start Supplied text

IMG_2587I wish I had bought those green bottles in the top right corner

IMG_2588Vintage French kitchenwares

IMG_2589Stack of ribbons

IMG_2590A collection of vintage cutting boards

Like any good holiday, we spend a lot of downtime lying on the porch and reading. Luckily for us, our favorite used bookstore is a short walk away. The Lobster Lane Bookshop is not like any other bookstore. First, it’s only open on weekends and during the summer months. Second, it’s located in a former lobster cottage that is more like a shack with windows, perched on the water’ edge. The owner took over the business (which is more a labor of love than a business enterprise, most of the books cost only a quarter) from her mother, who for many years spent weekends filling and selling used books out of the cottage next to her summer home. Although the Bookshop is still an insiders-secret, there is a devoted following: Come Saturday morning, bookworms begin to arrive via bike, car, and foot and leave with bags of books on every imaginable subject, from train collecting to Scandinavian thrillers.

IMG_2647The Lobster Bookstore’s most devoted customer. Note the game face.

IMG_2648Big score: a picture book bio of Tom Terrific.

end Supplied text

### Stated goal 1
Rewrite the records from the line that contains "common name: Natterjack toad" through the end of the records, inclusive, changing "scientific name" to "species name" and leaving everything else unchanged.

start Extracted data

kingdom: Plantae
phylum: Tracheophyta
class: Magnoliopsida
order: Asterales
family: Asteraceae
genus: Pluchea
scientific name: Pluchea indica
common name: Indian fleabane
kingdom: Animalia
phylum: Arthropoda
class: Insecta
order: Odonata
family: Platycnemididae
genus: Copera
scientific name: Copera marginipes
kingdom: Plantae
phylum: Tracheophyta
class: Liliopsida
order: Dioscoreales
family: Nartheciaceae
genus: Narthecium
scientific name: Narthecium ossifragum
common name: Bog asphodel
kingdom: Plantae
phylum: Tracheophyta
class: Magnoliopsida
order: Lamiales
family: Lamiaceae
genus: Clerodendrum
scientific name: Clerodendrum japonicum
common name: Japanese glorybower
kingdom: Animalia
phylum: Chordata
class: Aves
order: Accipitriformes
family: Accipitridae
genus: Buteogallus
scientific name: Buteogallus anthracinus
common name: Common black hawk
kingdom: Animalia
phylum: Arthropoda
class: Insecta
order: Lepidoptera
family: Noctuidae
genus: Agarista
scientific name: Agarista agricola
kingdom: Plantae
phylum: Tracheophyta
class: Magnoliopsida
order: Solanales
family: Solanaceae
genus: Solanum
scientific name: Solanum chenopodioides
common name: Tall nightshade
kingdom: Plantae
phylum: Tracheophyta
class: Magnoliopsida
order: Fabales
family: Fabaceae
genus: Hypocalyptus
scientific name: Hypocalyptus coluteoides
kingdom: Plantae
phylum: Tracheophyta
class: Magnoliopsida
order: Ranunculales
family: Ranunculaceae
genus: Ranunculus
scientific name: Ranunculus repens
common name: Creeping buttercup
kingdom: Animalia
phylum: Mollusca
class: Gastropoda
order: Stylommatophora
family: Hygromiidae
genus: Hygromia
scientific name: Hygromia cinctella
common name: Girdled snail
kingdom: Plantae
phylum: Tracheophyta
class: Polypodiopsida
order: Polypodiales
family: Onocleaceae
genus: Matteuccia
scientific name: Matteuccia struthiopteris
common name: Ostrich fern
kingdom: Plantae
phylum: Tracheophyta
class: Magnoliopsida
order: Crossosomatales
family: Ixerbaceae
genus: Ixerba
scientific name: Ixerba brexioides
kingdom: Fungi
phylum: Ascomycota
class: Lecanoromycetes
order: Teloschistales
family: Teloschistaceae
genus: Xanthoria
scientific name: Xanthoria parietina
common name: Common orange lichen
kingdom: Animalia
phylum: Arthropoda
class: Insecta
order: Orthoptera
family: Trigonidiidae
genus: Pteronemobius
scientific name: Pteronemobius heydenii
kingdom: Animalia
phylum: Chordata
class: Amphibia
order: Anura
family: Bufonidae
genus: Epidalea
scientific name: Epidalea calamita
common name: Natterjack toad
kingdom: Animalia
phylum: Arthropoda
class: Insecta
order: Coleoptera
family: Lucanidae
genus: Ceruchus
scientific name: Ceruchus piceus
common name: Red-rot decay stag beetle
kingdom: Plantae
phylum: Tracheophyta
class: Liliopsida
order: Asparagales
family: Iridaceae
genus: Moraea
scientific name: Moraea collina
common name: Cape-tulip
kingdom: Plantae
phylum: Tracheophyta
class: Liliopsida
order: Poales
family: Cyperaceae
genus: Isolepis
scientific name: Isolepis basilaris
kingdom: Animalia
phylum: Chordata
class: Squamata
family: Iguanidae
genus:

end Extracted data

### Stated goal 2
Summarize the text about the used bookstore in two sentences.

### Correct response 1
common name: Natterjack toad
kingdom: Animalia
phylum: Arthropoda
class: Insecta
order: Coleoptera
family: Lucanidae
genus: Ceruchus
species name: Ceruchus piceus
common name: Red-rot decay stag beetle
kingdom: Plantae
phylum: Tracheophyta
class: Liliopsida
order: Asparagales
family: Iridaceae
genus: Moraea
species name: Moraea collina
common name: Cape-tulip
kingdom: Plantae
phylum: Tracheophyta
class: Liliopsida
order: Poales
family: Cyperaceae
genus: Isolepis
species name: Isolepis basilaris
kingdom: Animalia
phylum: Chordata
class: Squamata
family: Iguanidae
genus:

### Correct response 2
The Lobster Lane Bookshop is a used bookstore in a former lobster cottage on the water's edge, open only on weekends and during the summer months. Its owner took it over from her mother, most books cost only a quarter, and a devoted following arrives on Saturday mornings to leave with bags of books on every imaginable subject.